■ **Your task**: Reproduce the entries that follow exactly. No picture should appear in the result.

■ **Dataset entries**:
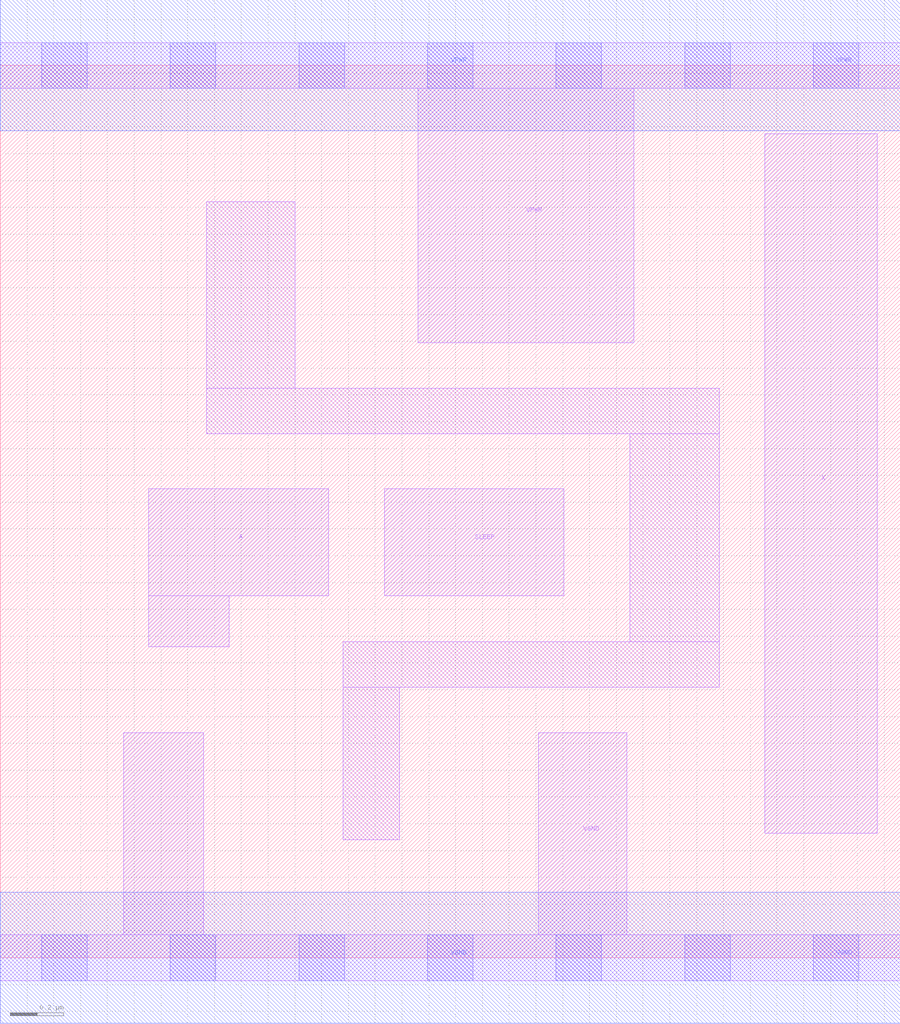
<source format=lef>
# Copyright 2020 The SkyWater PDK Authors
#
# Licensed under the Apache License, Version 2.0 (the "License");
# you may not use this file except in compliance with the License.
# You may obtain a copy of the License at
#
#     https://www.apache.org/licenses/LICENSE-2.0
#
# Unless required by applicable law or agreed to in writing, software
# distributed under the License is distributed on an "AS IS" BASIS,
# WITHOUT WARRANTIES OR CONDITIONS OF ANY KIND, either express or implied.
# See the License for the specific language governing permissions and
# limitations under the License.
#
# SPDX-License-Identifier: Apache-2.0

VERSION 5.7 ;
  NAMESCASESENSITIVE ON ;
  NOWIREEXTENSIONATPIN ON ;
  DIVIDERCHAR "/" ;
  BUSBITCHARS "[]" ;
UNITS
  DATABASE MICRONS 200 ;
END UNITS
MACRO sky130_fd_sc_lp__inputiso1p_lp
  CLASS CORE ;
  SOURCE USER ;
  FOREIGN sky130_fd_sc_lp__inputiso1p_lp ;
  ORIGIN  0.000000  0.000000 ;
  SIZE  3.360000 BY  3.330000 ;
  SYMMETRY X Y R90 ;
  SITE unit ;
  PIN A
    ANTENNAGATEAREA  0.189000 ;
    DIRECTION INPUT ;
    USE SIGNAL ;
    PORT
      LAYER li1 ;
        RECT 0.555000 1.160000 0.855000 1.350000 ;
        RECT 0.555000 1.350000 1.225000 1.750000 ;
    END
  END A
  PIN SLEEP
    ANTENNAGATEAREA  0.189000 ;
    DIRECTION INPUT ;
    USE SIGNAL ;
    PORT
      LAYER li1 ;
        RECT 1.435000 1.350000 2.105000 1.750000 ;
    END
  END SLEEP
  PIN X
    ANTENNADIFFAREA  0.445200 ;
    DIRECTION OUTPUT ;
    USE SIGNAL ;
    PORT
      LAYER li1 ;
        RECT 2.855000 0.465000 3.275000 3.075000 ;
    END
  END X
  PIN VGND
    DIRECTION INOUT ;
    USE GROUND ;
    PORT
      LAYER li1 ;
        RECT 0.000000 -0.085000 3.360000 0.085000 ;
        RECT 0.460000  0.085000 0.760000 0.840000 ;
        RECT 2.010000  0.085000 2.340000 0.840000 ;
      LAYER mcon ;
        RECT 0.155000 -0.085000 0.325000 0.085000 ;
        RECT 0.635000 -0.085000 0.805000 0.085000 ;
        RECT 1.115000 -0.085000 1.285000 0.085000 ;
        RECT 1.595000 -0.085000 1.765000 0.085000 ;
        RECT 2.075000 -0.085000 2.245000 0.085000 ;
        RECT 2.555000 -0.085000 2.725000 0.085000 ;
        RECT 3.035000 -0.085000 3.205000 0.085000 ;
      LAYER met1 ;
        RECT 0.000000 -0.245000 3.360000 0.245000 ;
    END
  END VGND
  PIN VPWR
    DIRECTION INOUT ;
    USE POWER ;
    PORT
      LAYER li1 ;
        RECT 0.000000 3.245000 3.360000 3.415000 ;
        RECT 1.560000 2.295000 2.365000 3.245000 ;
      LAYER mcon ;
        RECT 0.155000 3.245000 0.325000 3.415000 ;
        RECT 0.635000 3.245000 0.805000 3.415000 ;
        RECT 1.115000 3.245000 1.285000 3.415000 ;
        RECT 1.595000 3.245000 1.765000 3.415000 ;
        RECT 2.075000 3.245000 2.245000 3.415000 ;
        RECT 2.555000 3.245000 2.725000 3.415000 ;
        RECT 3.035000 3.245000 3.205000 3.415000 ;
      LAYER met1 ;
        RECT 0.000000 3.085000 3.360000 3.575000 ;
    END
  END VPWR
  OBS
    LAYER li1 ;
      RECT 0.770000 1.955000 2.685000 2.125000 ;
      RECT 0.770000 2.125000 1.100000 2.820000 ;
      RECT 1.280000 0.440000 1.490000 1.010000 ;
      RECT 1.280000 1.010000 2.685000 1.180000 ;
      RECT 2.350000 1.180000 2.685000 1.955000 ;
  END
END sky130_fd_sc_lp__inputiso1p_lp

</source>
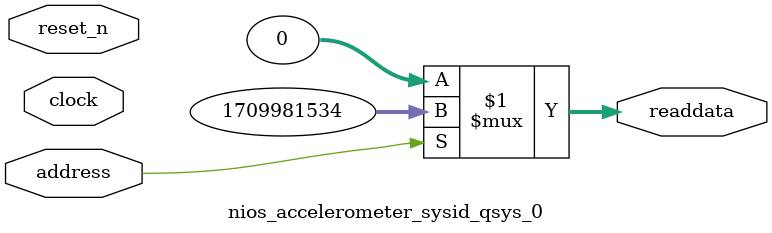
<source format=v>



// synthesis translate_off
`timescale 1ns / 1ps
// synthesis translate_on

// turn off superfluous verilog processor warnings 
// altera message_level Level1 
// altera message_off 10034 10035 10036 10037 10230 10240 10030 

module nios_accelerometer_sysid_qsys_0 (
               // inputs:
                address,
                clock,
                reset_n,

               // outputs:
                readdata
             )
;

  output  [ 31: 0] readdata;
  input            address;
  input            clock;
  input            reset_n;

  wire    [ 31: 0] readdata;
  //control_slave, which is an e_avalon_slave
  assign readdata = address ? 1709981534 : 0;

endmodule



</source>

■ **Exercise answer**:
<source format=lef>
# Copyright 2020 The SkyWater PDK Authors
#
# Licensed under the Apache License, Version 2.0 (the "License");
# you may not use this file except in compliance with the License.
# You may obtain a copy of the License at
#
#     https://www.apache.org/licenses/LICENSE-2.0
#
# Unless required by applicable law or agreed to in writing, software
# distributed under the License is distributed on an "AS IS" BASIS,
# WITHOUT WARRANTIES OR CONDITIONS OF ANY KIND, either express or implied.
# See the License for the specific language governing permissions and
# limitations under the License.
#
# SPDX-License-Identifier: Apache-2.0

VERSION 5.7 ;
  NAMESCASESENSITIVE ON ;
  NOWIREEXTENSIONATPIN ON ;
  DIVIDERCHAR "/" ;
  BUSBITCHARS "[]" ;
UNITS
  DATABASE MICRONS 200 ;
END UNITS
MACRO sky130_fd_sc_lp__inputiso1p_lp
  CLASS CORE ;
  SOURCE USER ;
  FOREIGN sky130_fd_sc_lp__inputiso1p_lp ;
  ORIGIN  0.000000  0.000000 ;
  SIZE  3.360000 BY  3.330000 ;
  SYMMETRY X Y R90 ;
  SITE unit ;
  PIN A
    ANTENNAGATEAREA  0.189000 ;
    DIRECTION INPUT ;
    USE SIGNAL ;
    PORT
      LAYER li1 ;
        RECT 0.555000 1.160000 0.855000 1.350000 ;
        RECT 0.555000 1.350000 1.225000 1.750000 ;
    END
  END A
  PIN SLEEP
    ANTENNAGATEAREA  0.189000 ;
    DIRECTION INPUT ;
    USE SIGNAL ;
    PORT
      LAYER li1 ;
        RECT 1.435000 1.350000 2.105000 1.750000 ;
    END
  END SLEEP
  PIN X
    ANTENNADIFFAREA  0.445200 ;
    DIRECTION OUTPUT ;
    USE SIGNAL ;
    PORT
      LAYER li1 ;
        RECT 2.855000 0.465000 3.275000 3.075000 ;
    END
  END X
  PIN VGND
    DIRECTION INOUT ;
    USE GROUND ;
    PORT
      LAYER li1 ;
        RECT 0.000000 -0.085000 3.360000 0.085000 ;
        RECT 0.460000  0.085000 0.760000 0.840000 ;
        RECT 2.010000  0.085000 2.340000 0.840000 ;
      LAYER mcon ;
        RECT 0.155000 -0.085000 0.325000 0.085000 ;
        RECT 0.635000 -0.085000 0.805000 0.085000 ;
        RECT 1.115000 -0.085000 1.285000 0.085000 ;
        RECT 1.595000 -0.085000 1.765000 0.085000 ;
        RECT 2.075000 -0.085000 2.245000 0.085000 ;
        RECT 2.555000 -0.085000 2.725000 0.085000 ;
        RECT 3.035000 -0.085000 3.205000 0.085000 ;
      LAYER met1 ;
        RECT 0.000000 -0.245000 3.360000 0.245000 ;
    END
  END VGND
  PIN VPWR
    DIRECTION INOUT ;
    USE POWER ;
    PORT
      LAYER li1 ;
        RECT 0.000000 3.245000 3.360000 3.415000 ;
        RECT 1.560000 2.295000 2.365000 3.245000 ;
      LAYER mcon ;
        RECT 0.155000 3.245000 0.325000 3.415000 ;
        RECT 0.635000 3.245000 0.805000 3.415000 ;
        RECT 1.115000 3.245000 1.285000 3.415000 ;
        RECT 1.595000 3.245000 1.765000 3.415000 ;
        RECT 2.075000 3.245000 2.245000 3.415000 ;
        RECT 2.555000 3.245000 2.725000 3.415000 ;
        RECT 3.035000 3.245000 3.205000 3.415000 ;
      LAYER met1 ;
        RECT 0.000000 3.085000 3.360000 3.575000 ;
    END
  END VPWR
  OBS
    LAYER li1 ;
      RECT 0.770000 1.955000 2.685000 2.125000 ;
      RECT 0.770000 2.125000 1.100000 2.820000 ;
      RECT 1.280000 0.440000 1.490000 1.010000 ;
      RECT 1.280000 1.010000 2.685000 1.180000 ;
      RECT 2.350000 1.180000 2.685000 1.955000 ;
  END
END sky130_fd_sc_lp__inputiso1p_lp

</source>
<source format=v>



// synthesis translate_off
`timescale 1ns / 1ps
// synthesis translate_on

// turn off superfluous verilog processor warnings 
// altera message_level Level1 
// altera message_off 10034 10035 10036 10037 10230 10240 10030 

module nios_accelerometer_sysid_qsys_0 (
               // inputs:
                address,
                clock,
                reset_n,

               // outputs:
                readdata
             )
;

  output  [ 31: 0] readdata;
  input            address;
  input            clock;
  input            reset_n;

  wire    [ 31: 0] readdata;
  //control_slave, which is an e_avalon_slave
  assign readdata = address ? 1709981534 : 0;

endmodule



</source>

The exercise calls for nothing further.